PROBLEM DESCRIPTION. List each line of the data that holds the string "Policy".

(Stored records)

****

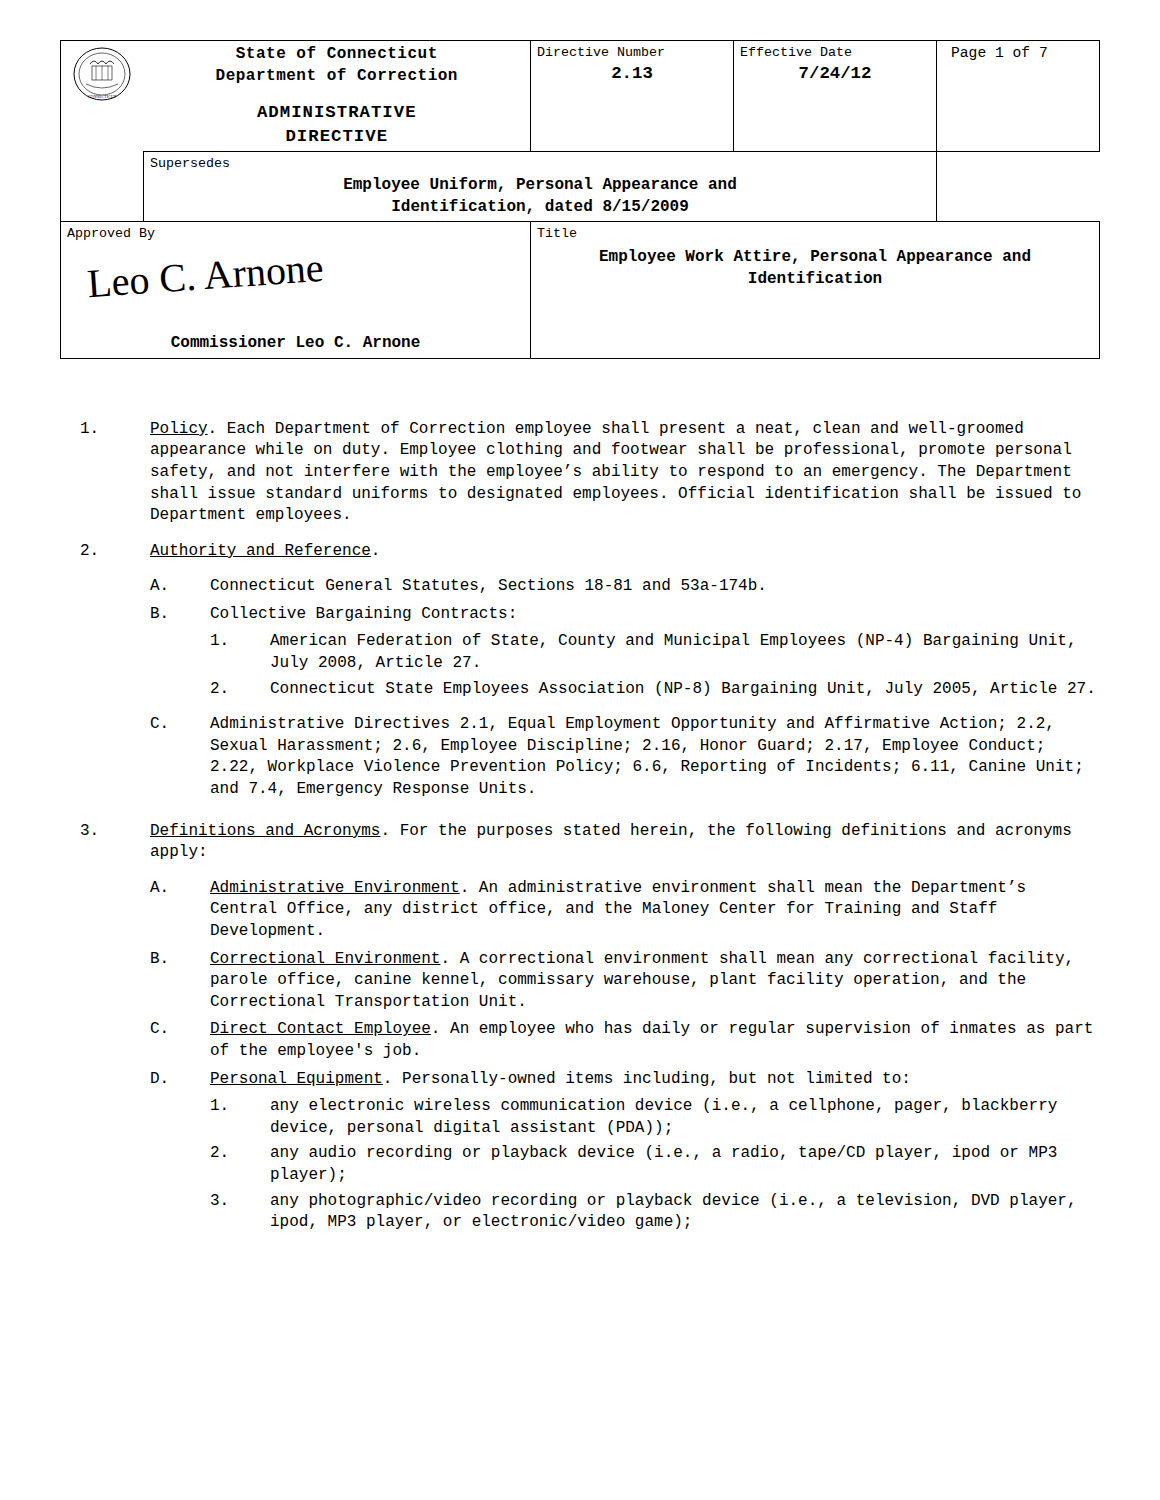| CONNECTICUT | State of Connecticut Department of Correction ADMINISTRATIVE DIRECTIVE | Directive Number 2.13 | Effective Date 7/24/12 | Page 1 of 7 |
| Supersedes Employee Uniform, Personal Appearance and Identification, dated 8/15/2009 |
| Approved By Leo C. Arnone Commissioner Leo C. Arnone | Title Employee Work Attire, Personal Appearance and Identification |
1.
Policy. Each Department of Correction employee shall present a neat, clean and well-groomed appearance while on duty. Employee clothing and footwear shall be professional, promote personal safety, and not interfere with the employee’s ability to respond to an emergency. The Department shall issue standard uniforms to designated employees. Official identification shall be issued to Department employees.
2.
Authority and Reference.
A.
Connecticut General Statutes, Sections 18-81 and 53a-174b.
B.
Collective Bargaining Contracts:
1.
American Federation of State, County and Municipal Employees (NP-4) Bargaining Unit, July 2008, Article 27.
2.
Connecticut State Employees Association (NP-8) Bargaining Unit, July 2005, Article 27.
C.
Administrative Directives 2.1, Equal Employment Opportunity and Affirmative Action; 2.2, Sexual Harassment; 2.6, Employee Discipline; 2.16, Honor Guard; 2.17, Employee Conduct; 2.22, Workplace Violence Prevention Policy; 6.6, Reporting of Incidents; 6.11, Canine Unit; and 7.4, Emergency Response Units.
3.
Definitions and Acronyms. For the purposes stated herein, the following definitions and acronyms apply:
A.
Administrative Environment. An administrative environment shall mean the Department’s Central Office, any district office, and the Maloney Center for Training and Staff Development.
B.
Correctional Environment. A correctional environment shall mean any correctional facility, parole office, canine kennel, commissary warehouse, plant facility operation, and the Correctional Transportation Unit.
C.
Direct Contact Employee. An employee who has daily or regular supervision of inmates as part of the employee's job.
D.
Personal Equipment. Personally-owned items including, but not limited to:
1.
any electronic wireless communication device (i.e., a cellphone, pager, blackberry device, personal digital assistant (PDA));
2.
any audio recording or playback device (i.e., a radio, tape/CD player, ipod or MP3 player);
3.
any photographic/video recording or playback device (i.e., a television, DVD player, ipod, MP3 player, or electronic/video game);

****

OUTPUT FOR THIS TASK.
Policy. Each Department of Correction employee shall present a neat, clean and well-groomed appearance while on duty. Employee clothing and footwear shall be professional, promote personal safety, and not interfere with the employee’s ability to respond to an emergency. The Department shall issue standard uniforms to designated employees. Official identification shall be issued to Department employees.
Administrative Directives 2.1, Equal Employment Opportunity and Affirmative Action; 2.2, Sexual Harassment; 2.6, Employee Discipline; 2.16, Honor Guard; 2.17, Employee Conduct; 2.22, Workplace Violence Prevention Policy; 6.6, Reporting of Incidents; 6.11, Canine Unit; and 7.4, Emergency Response Units.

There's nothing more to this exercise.